The Pell Laboratory is a highly technical building housing two distinct zones: the headhouse and the biocontainment zone. Not apparent from the Pell Laboratory exterior, some of the most cutting-edge infectious disease research in the world is conducted inside a safe and secure research environment; in this “BSL-3 Enhanced” biocontainment facility scientists study aerosol and insect transmitted diseases such as H5N1 (Avian influenza), Yersinia Pestis (Plague) and Tuberculosis, as well as insect transmitted virii such as West Nile Virus and Francisella Tularensis (Tularamia). Photographers play an important role in the visual communication of our projects. As full-bodied Tyvek suits and respirators are mandatory upon entrance to this biocontainment facility, our photographer, Warren Jagger, was extremely important in visually linking the project and making it available to the outside world.

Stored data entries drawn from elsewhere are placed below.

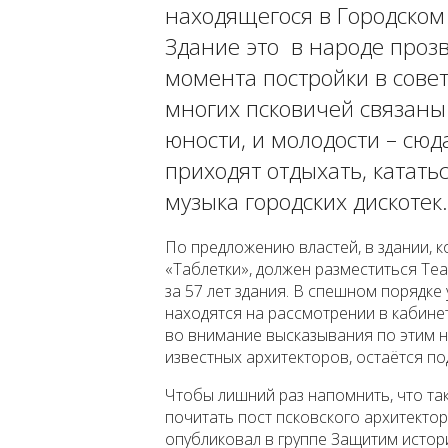
находящегося в Городском 
Здание это в народе прозв
момента постройки в совет
многих псковичей связаны 
юности, и молодости – сю
приходят отдыхать, кататьс
музыка городских дискотек.
По предложению властей, в здании, 
«Таблетки», должен разместиться Теа
за 57 лет здания. В спешном порядке
находятся на рассмотрении в кабине
во внимание высказывания по этим н
известных архитекторов, остаётся п
Чтобы лишний раз напомнить, что та
почитать пост псковского архитекто
опубликовал в группе Защитим истор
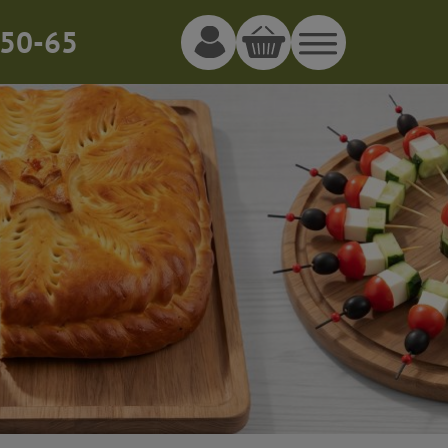
50-65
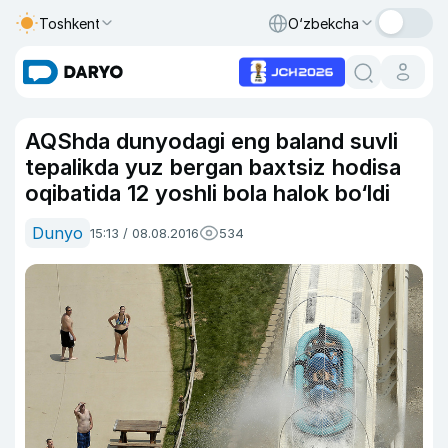
Toshkent
O‘zbekcha
AQShda dunyodagi eng baland suvli
tepalikda yuz bergan baxtsiz hodisa
oqibatida 12 yoshli bola halok bo‘ldi
Dunyo
15:13 / 08.08.2016
534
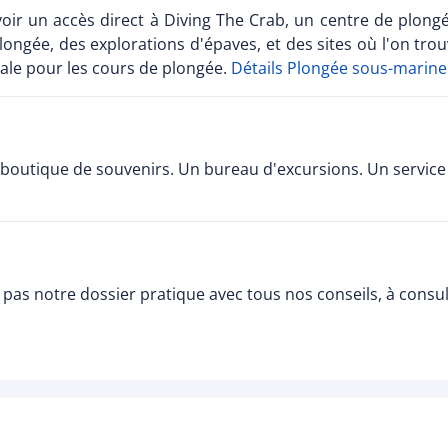
d'avoir un accès direct à Diving The Crab, un centre de plo
ongée, des explorations d'épaves, et des sites où l'on trou
éale pour les cours de plongée.
Détails Plongée sous-marine
outique de souvenirs. Un bureau d'excursions. Un service de
pas notre dossier pratique avec tous nos conseils, à consu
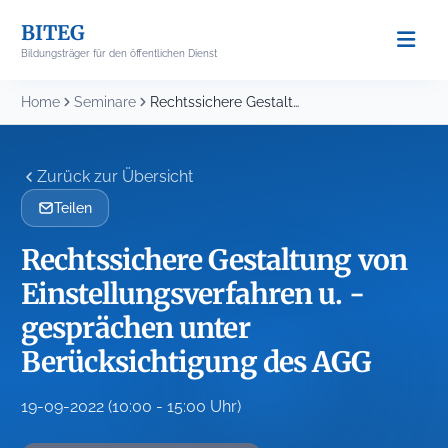
Skip
BITEG
to
Bildungsträger für den öffentlichen Dienst
content
Home
Seminare
Rechtssichere Gestaltung von Einstellungsverfahren u. -gesprächen unter Berücksichtigung...
Zurück zur Übersicht
Teilen
Rechtssichere Gestaltung von
Einstellungsverfahren u. -
gesprächen unter
Berücksichtigung des AGG
19-09-2022 (10:00 - 15:00 Uhr)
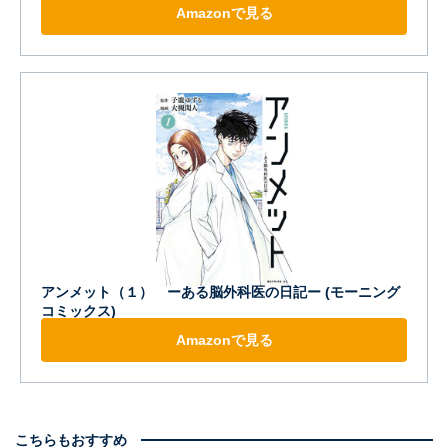
Amazonで見る
アンメット（１） ーある脳外科医の日記ー (モーニング
コミックス)
Amazonで見る
こちらもおすすめ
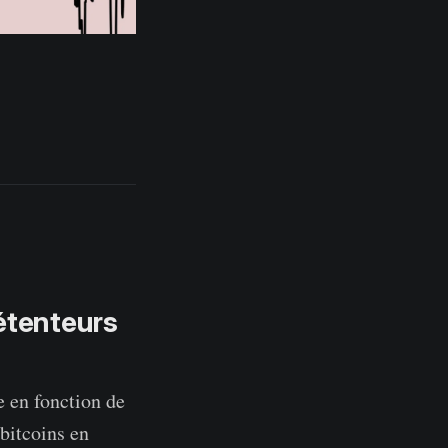
étenteurs
 en fonction de
 bitcoins en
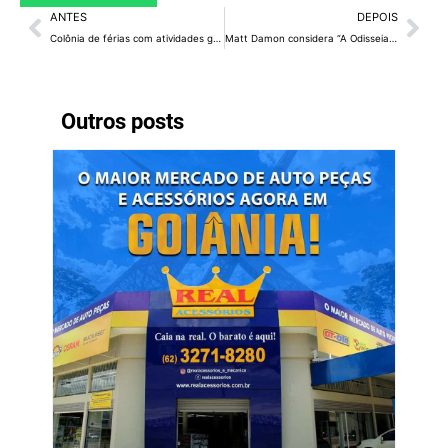
ANTES
DEPOIS
Colônia de férias com atividades gratuitas sobre astronomia abre inscrições
Matt Damon considera “A Odisseia” o filme mais desafiador da carreira
Outros posts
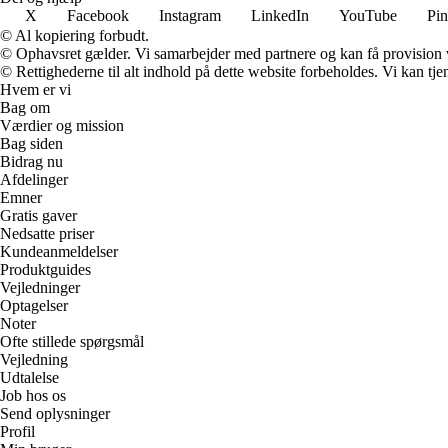
X
Facebook
Instagram
LinkedIn
YouTube
Pin
© Al kopiering forbudt.
© Ophavsret gælder. Vi samarbejder med partnere og kan få provision
© Rettighederne til alt indhold på dette website forbeholdes. Vi kan t
Hvem er vi
Bag om
Værdier og mission
Bag siden
Bidrag nu
Afdelinger
Emner
Gratis gaver
Nedsatte priser
Kundeanmeldelser
Produktguides
Vejledninger
Optagelser
Noter
Ofte stillede spørgsmål
Vejledning
Udtalelse
Job hos os
Send oplysninger
Profil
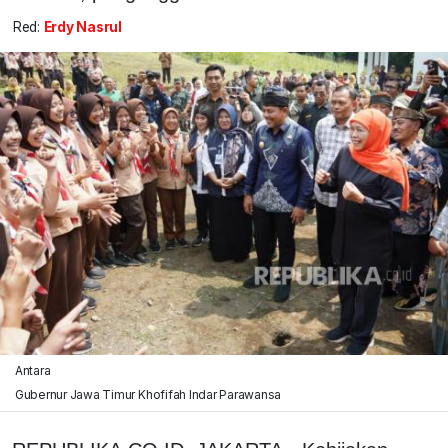
Red:
Erdy Nasrul
Antara
Gubernur Jawa Timur Khofifah Indar Parawansa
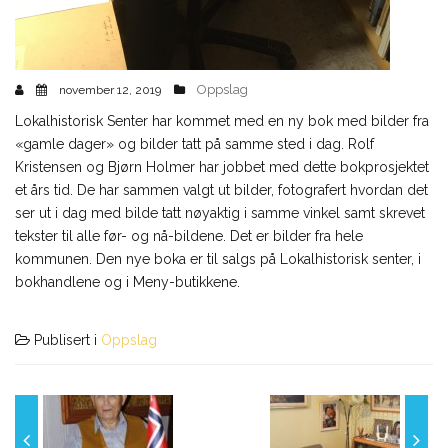
Oppslag
november 12, 2019
Lokalhistorisk Senter har kommet med en ny bok med bilder fra
«gamle dager» og bilder tatt på samme sted i dag. Rolf
Kristensen og Bjørn Holmer har jobbet med dette bokprosjektet
et års tid. De har sammen valgt ut bilder, fotografert hvordan det
ser ut i dag med bilde tatt nøyaktig i samme vinkel samt skrevet
tekster til alle før- og nå-bildene. Det er bilder fra hele
kommunen. Den nye boka er til salgs på Lokalhistorisk senter, i
bokhandlene og i Meny-butikkene.
Publisert i
Oppslag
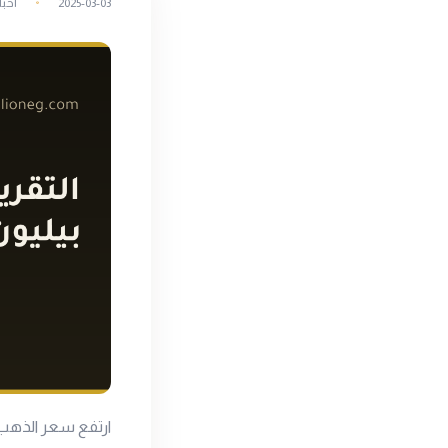
2025-03-03
أخبا
ارتفع سعر الذهب 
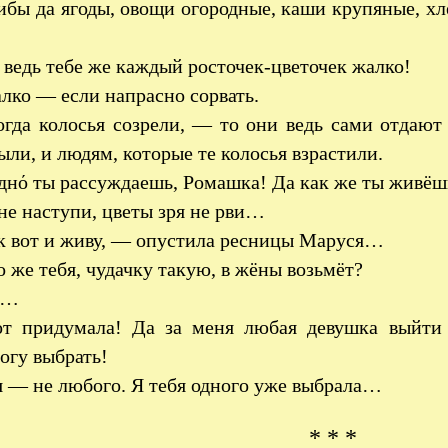
бы да ягоды, овощи огородные, каши крупяные, хле
ведь тебе же каждый росточек-цветочек жалко!
ко — если напрасно сорвать.
огда колосья созрели, — то они ведь сами отдают
ыли, и людям, которые те колосья взрастили.
нό ты рассуждаешь, Ромашка! Да как же ты живёшь
не наступи, цветы зря не рви…
 вот и живу, — опустила ресницы Маруся…
 же тебя, чудачку такую, в жёны возьмёт?
ы…
т придумала! Да за меня любая девушка выйти 
огу выбрать!
 — не любого. Я тебя одного уже выбрала…
* * *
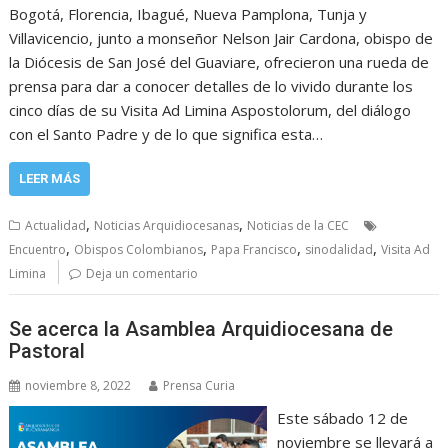
Bogotá, Florencia, Ibagué, Nueva Pamplona, Tunja y
Villavicencio, junto a monseñor Nelson Jair Cardona, obispo de
la Diócesis de San José del Guaviare, ofrecieron una rueda de
prensa para dar a conocer detalles de lo vivido durante los
cinco días de su Visita Ad Limina Aspostolorum, del diálogo
con el Santo Padre y de lo que significa esta…
LEER MÁS
,
,
Actualidad
Noticias Arquidiocesanas
Noticias de la CEC
,
,
,
,
Encuentro
Obispos Colombianos
Papa Francisco
sinodalidad
Visita Ad
Limina
Deja un comentario
Se acerca la Asamblea Arquidiocesana de
Pastoral
noviembre 8, 2022
Prensa Curia
Este sábado 12 de
noviembre se llevará a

The BSL-3+ biocontainment environment is sandwiched between two interstitial mechanical floors and is directly visible from the main lobby located along the central spine. Transparency across the central spine from the lobby is captured through a custom-designed fully glazed stainless steel pass-through TRANSsterilizer, which connects the BSL-3+ environment to the natural environment outside.
Photography enables us to showcase this unique and, quite fittingly, visible biocontainment facility.
The building’s most distinctive feature is its undulating roof form, which provides a dynamic silhouette against the tree-lined horizon. The zinc clad roof form collects the twin bars of concrete block laboratories that straddle a central spine framing dramatic landscape views at each end. A subtle shifting of the two laboratory bars along the spine frames the building’s main entrance. Fenestration is articulated as a series of vertical slices across the laboratory bars to facilitate cross building transparency – beautiful architectural elements artfully portrayed in our photography.